– Сдается мне, твоя сумасшедшая племянница все-таки не вернулась к родителям, как ты ей приказал, сэр Ланселот! – с добродушной усмешкой констатировал Дмитрий Антонович. – Знаешь, видал я на своем веку влюбленных барышень, видал и таких, которые считались решительными… Но твой предмет – вне конкуренции! Ну и характер! И в кого она такая?! Отец – истинный дипломат, рассчитывает каждое слово, осторожен, пуглив… Не хотелось бы сказать – труслив. Вот о ее матушке ничего сказать не могу – не имею чести быть знакомым. Должно, в нее пошла…
И действительно, из запыленной кареты поспешно выбралась Татьяна в сопровождении своей английской служанки. Увидев графа, она тотчас кинулась к нему, не смущаясь тем, что на них смотрел с десяток зрителей – проезжающих и служащих станции. Евгений, лихорадочно сочинявший краткую, убедительную речь, которая уж во второй-то раз должна была подействовать и вернуть обезумевшую девушку в лоно семьи, не смог припомнить из нее ни слова. Когда Татьяна, в своем черном платье, покрытом дорожной пылью, прямая и дрожащая, как натянутая струна, пошла прямо к нему, не сводя с него голубых глаз, сейчас грозно потемневших, ему показалось, что это приближается сама судьба, которой бессмысленно что-то доказывать. Граф молча протянул руки ей навстречу, словно принимая ее появление как неизбежность. Татьяна сделала еще шаг, остановилась и вложила тонкие дрожащие пальцы в его ладони. Ее руки были ледяными.

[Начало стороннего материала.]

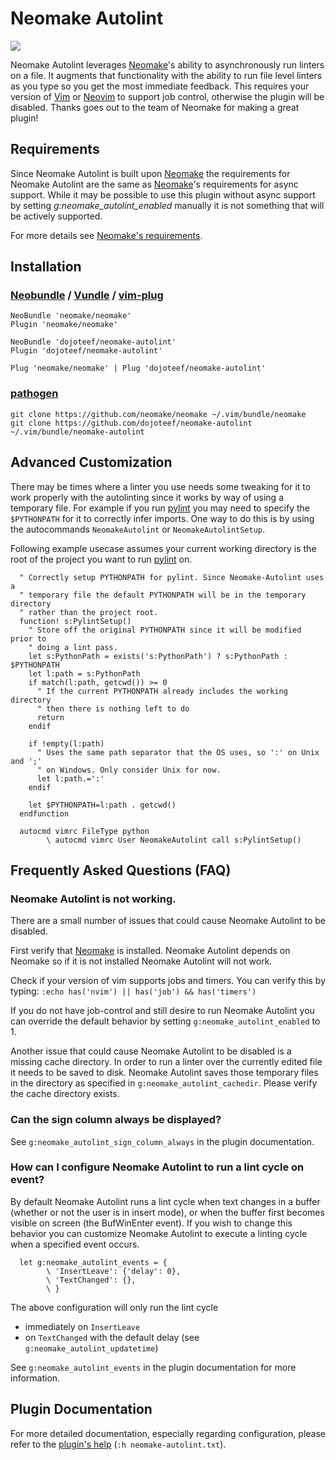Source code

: # Neomake Autolint

![](https://raw.githubusercontent.com/dojoteef/neomake-autolint/master/doc/neomake-autolint.gif)

Neomake Autolint leverages [Neomake]'s ability to asynchronously run linters on
a file. It augments that functionality with the ability to run file level
linters as you type so you get the most immediate feedback. This requires your
version of [Vim] or [Neovim] to support job control, otherwise the plugin will
be disabled. Thanks goes out to the team of Neomake for making a great plugin!

## Requirements

Since Neomake Autolint is built upon [Neomake] the requirements for Neomake
Autolint are the same as [Neomake]'s requirements for async support. While it
may be possible to use this plugin without async support by setting
*g:neomake_autolint_enabled* manually it is not something that will be actively
supported.

For more details see [Neomake's requirements](https://github.com/neomake/neomake#requirements).

## Installation

### [Neobundle] / [Vundle] / [vim-plug]

```vim
NeoBundle 'neomake/neomake'
Plugin 'neomake/neomake'

NeoBundle 'dojoteef/neomake-autolint'
Plugin 'dojoteef/neomake-autolint'

Plug 'neomake/neomake' | Plug 'dojoteef/neomake-autolint'
```

### [pathogen]

```
git clone https://github.com/neomake/neomake ~/.vim/bundle/neomake
git clone https://github.com/dojoteef/neomake-autolint ~/.vim/bundle/neomake-autolint
```

## Advanced Customization

There may be times where a linter you use needs some tweaking for it to work
properly with the autolinting since it works by way of using a temporary file.
For example if you run [pylint] you may need to specify the `$PYTHONPATH` for
it to correctly infer imports. One way to do this is by using the autocommands
`NeomakeAutolint` or `NeomakeAutolintSetup`.

Following example usecase assumes your current working directory is the root of
the project you want to run [pylint] on.

```vim
  " Correctly setup PYTHONPATH for pylint. Since Neomake-Autolint uses a
  " temporary file the default PYTHONPATH will be in the temporary directory
  " rather than the project root.
  function! s:PylintSetup()
    " Store off the original PYTHONPATH since it will be modified prior to
    " doing a lint pass.
    let s:PythonPath = exists('s:PythonPath') ? s:PythonPath : $PYTHONPATH
    let l:path = s:PythonPath
    if match(l:path, getcwd()) >= 0
      " If the current PYTHONPATH already includes the working directory
      " then there is nothing left to do
      return
    endif

    if !empty(l:path)
      " Uses the same path separator that the OS uses, so ':' on Unix and ';'
      " on Windows. Only consider Unix for now.
      let l:path.=':'
    endif

    let $PYTHONPATH=l:path . getcwd()
  endfunction

  autocmd vimrc FileType python
        \ autocmd vimrc User NeomakeAutolint call s:PylintSetup()
```

## Frequently Asked Questions (FAQ)

### Neomake Autolint is not working.

There are a small number of issues that could cause Neomake Autolint to be
disabled. 

First verify that [Neomake] is installed. Neomake Autolint depends on Neomake
so if it is not installed Neomake Autolint will not work.

Check if your version of vim supports jobs and timers. You can verify this by
typing: `:echo has('nvim') || has('job') && has('timers')`

If you do not have job-control and still desire to run Neomake Autolint you
can override the default behavior by setting `g:neomake_autolint_enabled` to
1.

Another issue that could cause Neomake Autolint to be disabled is a missing
cache directory. In order to run a linter over the currently edited file it
needs to be saved to disk. Neomake Autolint saves those temporary files in the
directory as specified in `g:neomake_autolint_cachedir`. Please verify the
cache directory exists.

### Can the sign column always be displayed?

See `g:neomake_autolint_sign_column_always` in the plugin documentation.

### How can I configure Neomake Autolint to run a lint cycle on <X> event?

By default Neomake Autolint runs a lint cycle when text changes in a buffer
(whether or not the user is in insert mode), or when the buffer first becomes
visible on screen (the BufWinEnter event).  If you wish to change this behavior
you can customize Neomake Autolint to execute a linting cycle when a specified
event occurs.

```vim
  let g:neomake_autolint_events = {
        \ 'InsertLeave': {'delay': 0},
        \ 'TextChanged': {},
        \ }
```

The above configuration will only run the lint cycle 
 * immediately on `InsertLeave`
 * on `TextChanged` with the default delay (see `g:neomake_autolint_updatetime`)

See `g:neomake_autolint_events` in the plugin documentation for more
information.

## Plugin Documentation

For more detailed documentation, especially regarding configuration, please
refer to the [plugin's help](https://github.com/dojoteef/neomake-autolint/tree/master/doc/neomake-autolint.txt)
(`:h neomake-autolint.txt`).

[Vim]: http://vim.org/
[Neovim]: http://neovim.org/
[Neomake]: https://github.com/neomake/neomake
[Neobundle]: https://github.com/Shougo/neobundle.vim
[Vundle]: https://github.com/gmarik/Vundle.vim
[vim-plug]: https://github.com/junegunn/vim-plug
[pathogen]: https://github.com/tpope/vim-pathogen
[pylint]: https://www.pylint.org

– Я поехала за вами, хотя вы прогнали меня домой, – сказала Татьяна низким, сдавленным голосом. Чувствовалось, что она в любой миг может разрыдаться. – Вы должны запомнить, что никакого дома там, в Петербурге, у меня больше нет. Я не хочу без вас жить ни одного дня, а вы предлагаете мне ждать шесть лет, пока не истечет срок ссылки. Помните, я угрожала вам, что покончу с собой, утоплюсь, если вы меня отвергнете? – Улыбка, появившаяся на ее побледневших губах, была одновременно жалка и величественна, как бывает жалко и величественно искреннее проявление сильных чувств. – Это было ребяческое заявление. Так говорят девчонки, чтобы им купили новую куклу или скаковую лошадь. Я беру свои слова обратно – я не стану сводить счеты с жизнью. Жизнь сама покинет меня – я не смогу жить, если вы отвергли меня, мое сердце само остановится…
– Послушайте, дорогая моя! – перебил ее граф, при этом слегка пожимая ледяные руки девушки. – Я готов на все, чтобы вы не страдали так, как сейчас страдаете… Кроме одного: я не могу губить вашу жизнь. Давайте повременим, пока не кончится моя ссылка…
– Заклинаю вас, больше ни слова о ссылке! – взмолилась Татьяна. – Какое мне дело до нее?
– Не могли бы вы, мадемуазель, отпустить моего арестанта, – с подчеркнутой вежливостью обратился к Татьяне подошедший к паре Савельев. – Сейчас он в некотором роде представляет собой собственность государства!
– Снова вы лезете в чужие дела! – грубо бросила ему девушка. – Жандарм!
– Я лезу в чужие дела, как вы изволили выразиться, не по склонности натуры, а по долгу службы, так сказать, – улыбнулся ей ничуть не задетый статский советник и прибавил: – Ну, а как товарищ вашего дядюшки предлагаю всем вместе отужинать в здешнем трактире, разумеется, за мой счет.